General DAH on 30 Sep 2008
The Long Dark Tea-Time Of The Soul
It can hardly be coincidence that no language on earth has ever produced the expression “As pretty an an airport.”
Airports are ugly. Some are very ugly. Some attain a degree of ugliness that can only be the result of a special effort. This ugliness arises because airports are full of people who are tired, cross, and have just discovered that their luggage has landed in Murmansk (Murmansk airport is the only known exception to this otherwise infallible rule), and architects have on the whole tried to convey this in their designs.
They have sought to highlight the tiredness and crossness motif with brutal shapes and nerve-jangling colors, to make effortless the business of separating the traveler forever from his or her luggage or loved ones, to confuse the traveler with arrows that appear to point at the windows, distant tie racks, or the current position of Ursa Minor in the night sky, and wherever possible to expose the plumbing on the grounds that it is functional, and conceal the location of the departure gates, presumably on the grounds that they are not.
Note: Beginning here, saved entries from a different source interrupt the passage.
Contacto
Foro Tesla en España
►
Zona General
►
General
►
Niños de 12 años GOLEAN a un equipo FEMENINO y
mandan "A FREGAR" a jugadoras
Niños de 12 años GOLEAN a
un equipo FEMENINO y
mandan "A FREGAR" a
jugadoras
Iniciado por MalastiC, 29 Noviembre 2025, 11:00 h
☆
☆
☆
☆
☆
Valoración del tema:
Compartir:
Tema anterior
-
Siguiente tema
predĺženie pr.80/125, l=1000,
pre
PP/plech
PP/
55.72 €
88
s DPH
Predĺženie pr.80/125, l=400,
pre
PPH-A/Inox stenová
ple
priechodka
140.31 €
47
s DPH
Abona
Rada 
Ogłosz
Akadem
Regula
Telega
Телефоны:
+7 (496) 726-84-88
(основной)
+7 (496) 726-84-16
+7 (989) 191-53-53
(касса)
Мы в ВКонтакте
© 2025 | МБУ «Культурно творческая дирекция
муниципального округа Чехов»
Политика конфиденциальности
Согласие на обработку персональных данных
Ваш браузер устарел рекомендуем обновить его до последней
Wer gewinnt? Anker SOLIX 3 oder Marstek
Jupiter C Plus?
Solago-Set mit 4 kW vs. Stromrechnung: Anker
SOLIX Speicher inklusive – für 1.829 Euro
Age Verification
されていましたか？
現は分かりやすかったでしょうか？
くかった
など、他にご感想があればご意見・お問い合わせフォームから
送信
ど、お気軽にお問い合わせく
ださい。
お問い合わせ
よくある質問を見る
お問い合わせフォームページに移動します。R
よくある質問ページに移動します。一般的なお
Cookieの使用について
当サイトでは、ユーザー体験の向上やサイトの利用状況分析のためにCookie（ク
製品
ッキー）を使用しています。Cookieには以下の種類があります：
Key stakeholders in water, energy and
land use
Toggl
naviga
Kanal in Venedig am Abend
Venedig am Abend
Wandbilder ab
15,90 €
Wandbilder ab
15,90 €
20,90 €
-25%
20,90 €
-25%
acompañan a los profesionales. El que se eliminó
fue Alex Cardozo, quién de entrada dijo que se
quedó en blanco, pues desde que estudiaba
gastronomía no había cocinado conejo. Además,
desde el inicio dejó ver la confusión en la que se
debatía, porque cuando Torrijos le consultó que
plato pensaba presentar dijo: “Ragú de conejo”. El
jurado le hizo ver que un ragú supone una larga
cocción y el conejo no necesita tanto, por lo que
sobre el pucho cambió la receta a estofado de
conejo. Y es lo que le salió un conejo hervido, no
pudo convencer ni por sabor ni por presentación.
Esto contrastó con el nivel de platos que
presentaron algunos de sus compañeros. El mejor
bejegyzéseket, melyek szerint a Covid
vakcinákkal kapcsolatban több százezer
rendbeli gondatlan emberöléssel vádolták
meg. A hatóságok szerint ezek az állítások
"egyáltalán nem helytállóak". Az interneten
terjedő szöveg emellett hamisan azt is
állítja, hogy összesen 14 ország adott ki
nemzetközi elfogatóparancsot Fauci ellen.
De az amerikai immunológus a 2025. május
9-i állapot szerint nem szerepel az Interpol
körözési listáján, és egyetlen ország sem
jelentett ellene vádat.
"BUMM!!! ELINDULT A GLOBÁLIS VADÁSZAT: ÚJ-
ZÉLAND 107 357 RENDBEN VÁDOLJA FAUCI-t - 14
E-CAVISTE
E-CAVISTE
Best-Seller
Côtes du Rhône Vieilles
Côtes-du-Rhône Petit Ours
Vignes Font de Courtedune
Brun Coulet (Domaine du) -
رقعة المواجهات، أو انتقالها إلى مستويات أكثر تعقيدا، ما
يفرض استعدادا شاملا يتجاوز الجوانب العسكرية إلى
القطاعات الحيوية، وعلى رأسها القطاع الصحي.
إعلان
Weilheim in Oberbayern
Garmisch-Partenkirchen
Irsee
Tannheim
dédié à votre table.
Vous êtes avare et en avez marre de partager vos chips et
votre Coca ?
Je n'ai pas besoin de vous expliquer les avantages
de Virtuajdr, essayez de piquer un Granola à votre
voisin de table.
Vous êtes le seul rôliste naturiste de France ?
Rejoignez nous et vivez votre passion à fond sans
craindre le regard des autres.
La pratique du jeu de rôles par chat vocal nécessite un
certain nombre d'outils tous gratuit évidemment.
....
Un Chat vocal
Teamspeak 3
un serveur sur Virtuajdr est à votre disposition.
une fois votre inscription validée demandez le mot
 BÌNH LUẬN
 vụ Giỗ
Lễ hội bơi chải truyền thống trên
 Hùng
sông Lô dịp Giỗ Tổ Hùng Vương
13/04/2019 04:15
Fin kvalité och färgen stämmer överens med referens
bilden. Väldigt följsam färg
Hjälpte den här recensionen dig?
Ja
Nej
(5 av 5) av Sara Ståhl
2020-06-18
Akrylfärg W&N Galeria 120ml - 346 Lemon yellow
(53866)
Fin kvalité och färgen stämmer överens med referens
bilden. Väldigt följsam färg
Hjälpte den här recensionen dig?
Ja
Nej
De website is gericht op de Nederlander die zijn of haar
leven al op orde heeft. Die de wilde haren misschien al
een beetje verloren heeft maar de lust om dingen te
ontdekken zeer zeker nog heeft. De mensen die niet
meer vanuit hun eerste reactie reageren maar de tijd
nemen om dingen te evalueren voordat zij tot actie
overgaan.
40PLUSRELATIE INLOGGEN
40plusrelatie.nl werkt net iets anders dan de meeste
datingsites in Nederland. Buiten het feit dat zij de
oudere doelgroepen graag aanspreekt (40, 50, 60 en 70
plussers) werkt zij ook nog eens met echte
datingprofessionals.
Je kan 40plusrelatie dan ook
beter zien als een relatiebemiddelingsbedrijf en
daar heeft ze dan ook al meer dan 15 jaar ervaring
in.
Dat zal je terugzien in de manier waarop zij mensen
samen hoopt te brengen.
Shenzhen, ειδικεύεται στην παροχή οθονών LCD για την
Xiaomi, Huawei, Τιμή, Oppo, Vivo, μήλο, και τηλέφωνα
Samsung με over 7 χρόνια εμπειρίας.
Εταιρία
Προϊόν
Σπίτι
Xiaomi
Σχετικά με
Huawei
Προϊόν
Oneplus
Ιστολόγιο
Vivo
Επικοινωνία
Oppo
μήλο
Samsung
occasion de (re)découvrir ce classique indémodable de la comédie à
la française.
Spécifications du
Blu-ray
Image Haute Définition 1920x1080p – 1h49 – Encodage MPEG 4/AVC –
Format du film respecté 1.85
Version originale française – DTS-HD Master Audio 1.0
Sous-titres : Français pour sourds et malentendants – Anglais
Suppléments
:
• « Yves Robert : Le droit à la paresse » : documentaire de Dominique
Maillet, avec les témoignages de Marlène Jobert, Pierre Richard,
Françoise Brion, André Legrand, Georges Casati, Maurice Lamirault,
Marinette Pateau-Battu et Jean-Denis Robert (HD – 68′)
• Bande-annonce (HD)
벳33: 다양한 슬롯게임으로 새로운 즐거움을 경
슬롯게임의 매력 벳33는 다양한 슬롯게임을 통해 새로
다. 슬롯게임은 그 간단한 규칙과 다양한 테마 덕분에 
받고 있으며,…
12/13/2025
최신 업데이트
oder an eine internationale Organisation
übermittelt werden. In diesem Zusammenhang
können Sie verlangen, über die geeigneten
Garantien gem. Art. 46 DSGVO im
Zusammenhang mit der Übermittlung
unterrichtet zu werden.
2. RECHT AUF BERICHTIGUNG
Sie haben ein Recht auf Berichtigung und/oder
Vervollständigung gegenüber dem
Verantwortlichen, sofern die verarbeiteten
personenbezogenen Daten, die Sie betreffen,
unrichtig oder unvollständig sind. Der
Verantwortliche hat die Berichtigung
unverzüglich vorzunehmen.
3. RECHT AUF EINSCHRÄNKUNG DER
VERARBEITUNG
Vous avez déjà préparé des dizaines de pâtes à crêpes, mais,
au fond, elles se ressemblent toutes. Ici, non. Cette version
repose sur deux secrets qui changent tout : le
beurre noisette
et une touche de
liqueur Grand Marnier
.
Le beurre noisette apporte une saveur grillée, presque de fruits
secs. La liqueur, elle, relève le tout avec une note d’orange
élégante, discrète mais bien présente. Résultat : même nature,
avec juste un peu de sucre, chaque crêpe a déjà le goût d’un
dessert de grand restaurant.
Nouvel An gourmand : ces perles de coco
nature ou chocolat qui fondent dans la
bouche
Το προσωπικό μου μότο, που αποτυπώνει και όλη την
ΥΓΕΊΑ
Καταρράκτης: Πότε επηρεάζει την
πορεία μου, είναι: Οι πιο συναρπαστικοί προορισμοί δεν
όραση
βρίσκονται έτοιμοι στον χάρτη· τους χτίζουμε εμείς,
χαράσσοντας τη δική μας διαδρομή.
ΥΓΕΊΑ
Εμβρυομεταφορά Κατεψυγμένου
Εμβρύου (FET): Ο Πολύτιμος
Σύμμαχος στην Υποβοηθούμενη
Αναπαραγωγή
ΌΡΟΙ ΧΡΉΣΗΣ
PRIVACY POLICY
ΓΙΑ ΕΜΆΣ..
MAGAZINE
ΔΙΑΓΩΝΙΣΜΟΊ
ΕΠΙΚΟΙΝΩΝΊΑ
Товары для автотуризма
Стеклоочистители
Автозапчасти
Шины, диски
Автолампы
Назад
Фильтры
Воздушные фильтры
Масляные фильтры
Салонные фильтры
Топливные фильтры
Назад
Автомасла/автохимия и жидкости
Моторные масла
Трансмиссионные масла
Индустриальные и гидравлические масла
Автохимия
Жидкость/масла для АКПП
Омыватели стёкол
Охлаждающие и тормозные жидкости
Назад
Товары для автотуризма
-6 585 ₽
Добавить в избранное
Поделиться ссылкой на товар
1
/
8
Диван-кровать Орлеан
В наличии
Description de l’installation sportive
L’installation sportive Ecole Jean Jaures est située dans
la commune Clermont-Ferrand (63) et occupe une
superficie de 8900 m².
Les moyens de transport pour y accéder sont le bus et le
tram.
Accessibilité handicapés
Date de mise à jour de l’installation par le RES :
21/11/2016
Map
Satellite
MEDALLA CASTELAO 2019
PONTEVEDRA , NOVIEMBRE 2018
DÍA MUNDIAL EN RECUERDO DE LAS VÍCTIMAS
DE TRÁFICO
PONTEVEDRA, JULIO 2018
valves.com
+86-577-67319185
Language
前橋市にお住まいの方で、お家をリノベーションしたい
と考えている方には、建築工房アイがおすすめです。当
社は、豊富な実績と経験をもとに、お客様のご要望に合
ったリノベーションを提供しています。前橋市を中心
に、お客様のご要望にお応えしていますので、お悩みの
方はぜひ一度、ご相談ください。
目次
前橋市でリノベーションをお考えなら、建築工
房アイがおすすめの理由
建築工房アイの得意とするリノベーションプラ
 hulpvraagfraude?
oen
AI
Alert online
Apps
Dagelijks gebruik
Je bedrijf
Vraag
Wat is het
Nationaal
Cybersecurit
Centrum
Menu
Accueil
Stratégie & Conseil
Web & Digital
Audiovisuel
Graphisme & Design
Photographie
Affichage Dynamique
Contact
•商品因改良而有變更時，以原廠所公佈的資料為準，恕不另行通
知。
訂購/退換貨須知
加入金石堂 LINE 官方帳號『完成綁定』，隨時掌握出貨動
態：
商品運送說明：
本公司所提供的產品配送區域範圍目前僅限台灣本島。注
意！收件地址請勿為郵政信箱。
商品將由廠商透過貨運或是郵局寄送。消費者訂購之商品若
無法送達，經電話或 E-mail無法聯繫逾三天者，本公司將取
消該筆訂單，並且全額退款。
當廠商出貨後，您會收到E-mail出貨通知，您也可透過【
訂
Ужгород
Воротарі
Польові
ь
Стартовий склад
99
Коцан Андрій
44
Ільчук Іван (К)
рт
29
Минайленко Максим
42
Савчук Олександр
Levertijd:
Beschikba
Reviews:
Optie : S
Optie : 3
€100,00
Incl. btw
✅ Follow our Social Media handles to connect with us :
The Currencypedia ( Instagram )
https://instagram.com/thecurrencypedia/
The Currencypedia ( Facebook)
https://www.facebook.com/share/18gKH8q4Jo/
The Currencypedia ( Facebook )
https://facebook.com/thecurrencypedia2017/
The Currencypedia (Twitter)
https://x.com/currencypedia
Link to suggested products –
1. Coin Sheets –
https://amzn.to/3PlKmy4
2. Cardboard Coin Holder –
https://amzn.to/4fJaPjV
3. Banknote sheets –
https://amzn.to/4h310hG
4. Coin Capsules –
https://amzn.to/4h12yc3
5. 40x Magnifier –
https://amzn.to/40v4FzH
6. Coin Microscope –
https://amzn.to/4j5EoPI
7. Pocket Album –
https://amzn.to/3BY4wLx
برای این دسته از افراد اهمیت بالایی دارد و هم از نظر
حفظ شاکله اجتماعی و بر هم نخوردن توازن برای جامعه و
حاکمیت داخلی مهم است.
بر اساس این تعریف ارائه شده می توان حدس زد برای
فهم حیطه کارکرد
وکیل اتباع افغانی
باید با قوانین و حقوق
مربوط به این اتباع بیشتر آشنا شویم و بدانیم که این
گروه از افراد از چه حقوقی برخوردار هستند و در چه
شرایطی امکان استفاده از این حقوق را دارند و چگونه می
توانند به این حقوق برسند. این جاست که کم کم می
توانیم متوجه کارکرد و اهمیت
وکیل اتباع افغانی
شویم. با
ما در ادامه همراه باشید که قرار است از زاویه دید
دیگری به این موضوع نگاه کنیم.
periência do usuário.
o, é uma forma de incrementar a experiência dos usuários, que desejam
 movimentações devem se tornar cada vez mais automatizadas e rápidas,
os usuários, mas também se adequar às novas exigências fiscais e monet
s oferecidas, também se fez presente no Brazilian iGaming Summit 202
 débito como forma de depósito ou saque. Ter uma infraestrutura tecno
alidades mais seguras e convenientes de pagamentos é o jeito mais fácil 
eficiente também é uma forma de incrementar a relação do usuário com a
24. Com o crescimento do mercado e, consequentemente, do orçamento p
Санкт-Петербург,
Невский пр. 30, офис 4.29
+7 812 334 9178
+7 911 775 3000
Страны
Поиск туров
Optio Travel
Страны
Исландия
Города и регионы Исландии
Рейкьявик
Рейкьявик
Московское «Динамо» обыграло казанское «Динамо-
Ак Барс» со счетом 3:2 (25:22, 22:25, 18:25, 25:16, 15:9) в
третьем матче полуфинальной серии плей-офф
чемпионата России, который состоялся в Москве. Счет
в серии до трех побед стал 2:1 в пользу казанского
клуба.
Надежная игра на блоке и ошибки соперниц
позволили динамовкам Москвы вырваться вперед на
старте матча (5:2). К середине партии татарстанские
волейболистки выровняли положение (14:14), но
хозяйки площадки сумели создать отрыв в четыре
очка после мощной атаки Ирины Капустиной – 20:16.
Caught in the middle of a sea of hazy light and a sea of hazy noise, Kate Schechter stood and doubted.
So begins the new book I am reading, The Long Dark Tea-Time of the Soul, by Douglas Adams. Impressions so far? The style is unmistakable, getting carried off with obsurd details with the sometimes result of forgetting what on earth the beginning of a sentence was about. But I am enjoying it. Not as much as Hitchhikers Guide, but i am only just getting into the story, so it has time to grow.
I stopped at Borders (or barnes and noble, i can never remember which is which) last saturday, and got some GetFuzzy, as well as some heavier reading such as this.